Grouped-Query Attention (GQA) (Ainslie et al., 2023) finds a middle ground: groups of query heads share K/V heads. Llama 2 70B uses GQA with 8 KV heads shared across 64 query heads, reducing cache size by 8x with less quality degradation than full MQA.
The cache is just the stored K and V tensors. Fewer KV heads means fewer tensors to store - the query heads still exist and still attend, they just all read from a shared set of keys and values.
FlashAttention
FlashAttention (Dao et al., 2022) does not eliminate the cache, but makes the attention computation itself dramatically faster by being IO-aware. Standard attention materializes the full attention score matrix in GPU high-bandwidth memory (HBM). For long sequences, that matrix dominates memory bandwidth - you spend most of your time reading and writing it, not computing.
FlashAttention tiles the computation into blocks that fit in fast on-chip SRAM, never materializing the full matrix. The result is 2-4x faster attention and significantly lower peak memory, with mathematically identical output.
PagedAttention
Traditional KV caching pre-allocates a contiguous block of memory for the maximum possible sequence length.

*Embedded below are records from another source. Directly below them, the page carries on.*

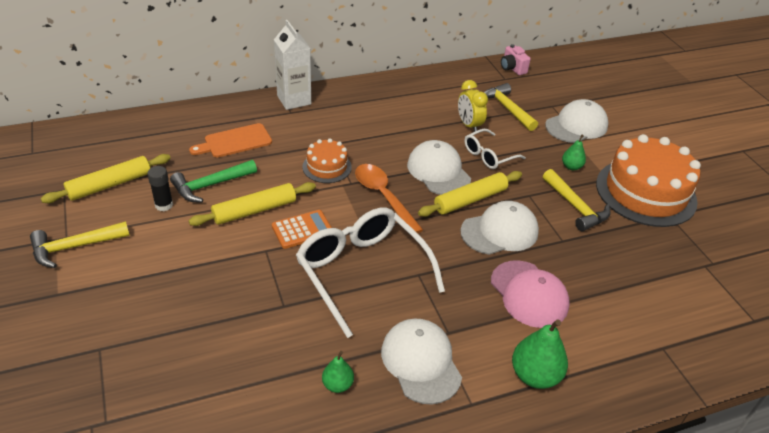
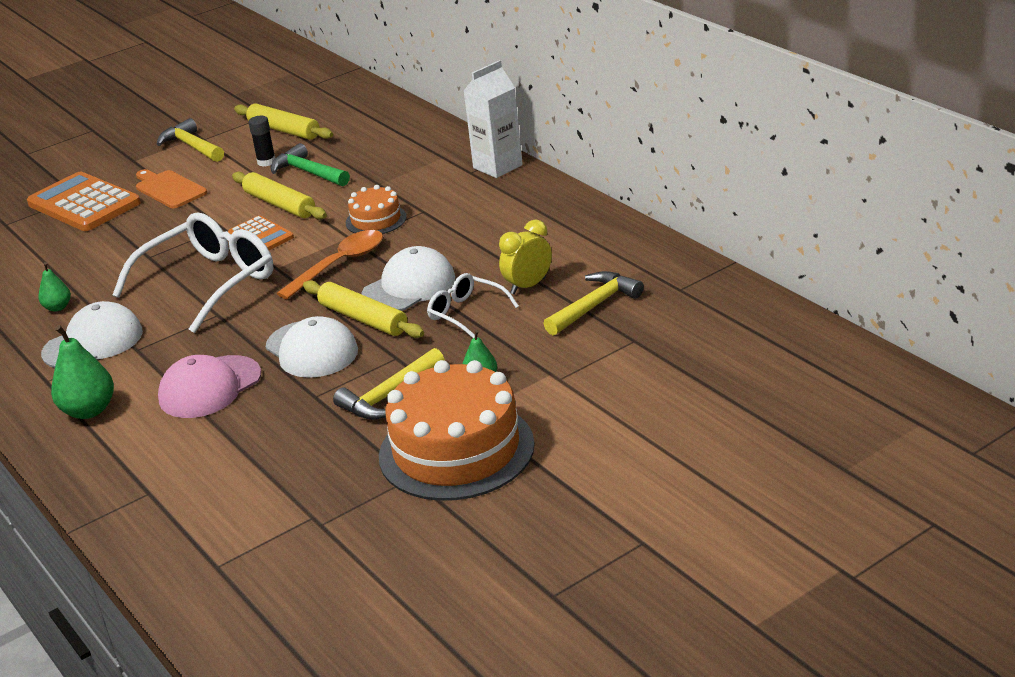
camera: 80 degrees right, 10 degrees down
(122, 344) = (84, 204): none -> orange calculator
(235, 141) = (391, 161): orange cutting board -> orange cutting board (169, 189)
(512, 68) = (717, 289): pink camera -> none
(576, 125) = (593, 369): white cap -> none

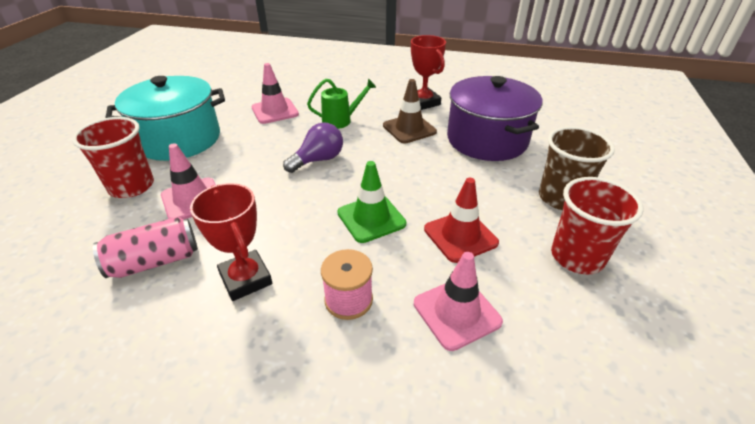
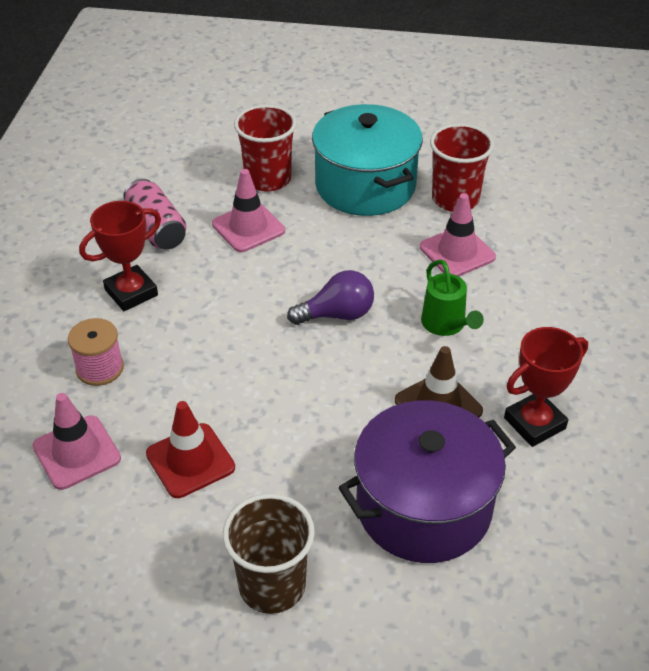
camera: 85 degrees right, 5 degrees up
(318, 160) = (337, 315): purple light bulb -> purple light bulb turned 60 degrees counterclockwise
(371, 218) = (221, 376): green traffic cone -> none
(577, 257) = (151, 580): red cup -> red cup (455, 199)

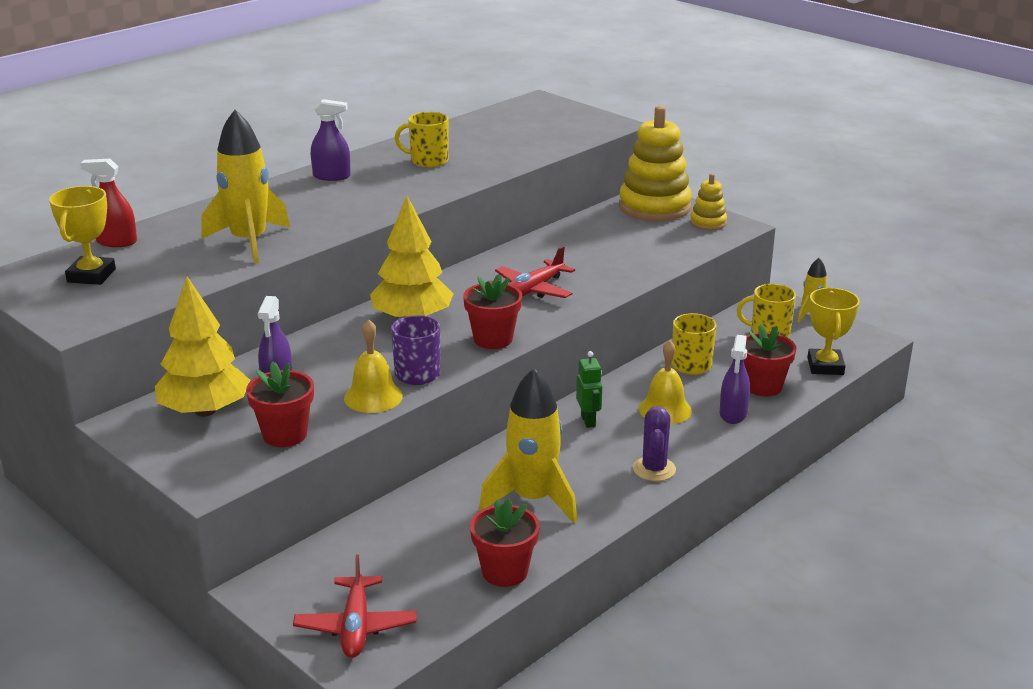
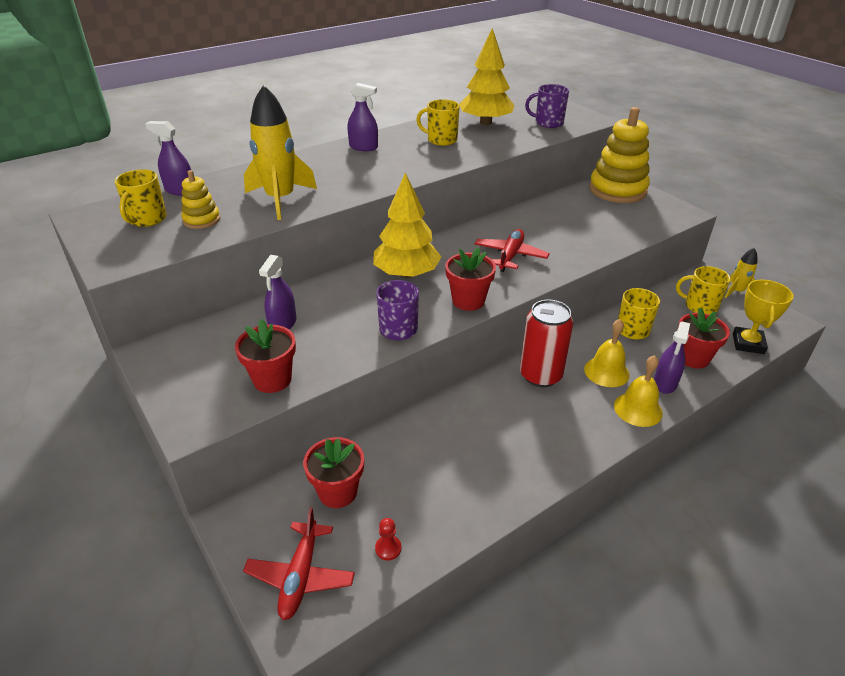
camera: 10 degrees right, 10 degrees up
(91, 275) = (147, 219): yellow trophy -> yellow mug
(116, 242) = (180, 190): red spray bottle -> purple spray bottle
(205, 411) = (216, 346): yellow tree -> yellow tree (485, 122)
(373, 397) = (356, 348): yellow bell -> yellow bell (638, 409)
(446, 593) = (388, 548): none -> red pawn
(505, 572) = (444, 531): red flower pot -> red flower pot (338, 492)
(532, 499) = (481, 452): yellow rocket -> none
(534, 289) = (510, 256): red plane -> red plane turned 150 degrees clockwise
(558, 131) = (548, 123): none -> purple mug
(588, 421) = (540, 375): green robot -> red can
(654, 469) = (591, 433): purple cactus -> none
(708, 223) = (660, 208): yellow stacking toy -> yellow stacking toy (201, 220)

A request that terminates early leaves most of that allocation unused. With hundreds of concurrent requests, the fragmentation is massive - you might have 40% of your GPU memory reserved but unreachable.
PagedAttention (Kwon et al., 2023), implemented in vLLM, treats KV cache like virtual memory. Cache is stored in non-contiguous pages that are allocated on demand. Pages can be shared across requests that share a common prefix (system prompts, few-shot examples). Fragmentation drops to near zero. Throughput nearly doubles on realistic serving workloads - not because the math changed, but because the allocator got smarter.
Quantized KV Caches
The cache is in fp16 because attention arithmetic is sensitive to precision. But how sensitive, exactly? If K and V can be quantized to int8 or int4 with acceptable quality loss, the cache shrinks by 2-4x. Research (Hooper et al., 2024) shows models tolerate K quantization better than V quantization, because errors in V accumulate multiplicatively through the weighted sum. Some production systems run K at int8 and V at fp16 as a pragmatic compromise.
What This Means in Practice
Every technique above is a different angle of attack on the same constraint: a fixed amount of GPU memory that must be shared between model weights, KV cache, and activations. The KV cache, unlike the weights, grows with sequence length and batch size - which means at high throughput, it crowds everything else out.
A 70B model serving 100 concurrent users at 32K context each has a KV cache footprint in the terabytes. No single GPU holds that. Production systems shard it across devices, evict cold pages to CPU memory, and batch requests that share prefixes to amortize cache cost. The inference engine is not just attention math running fast - it is a memory allocator that happens to also compute attention.
Understanding KV caching is understanding why inference infrastructure is hard. The compute was always tractable. The memory is what scales badly.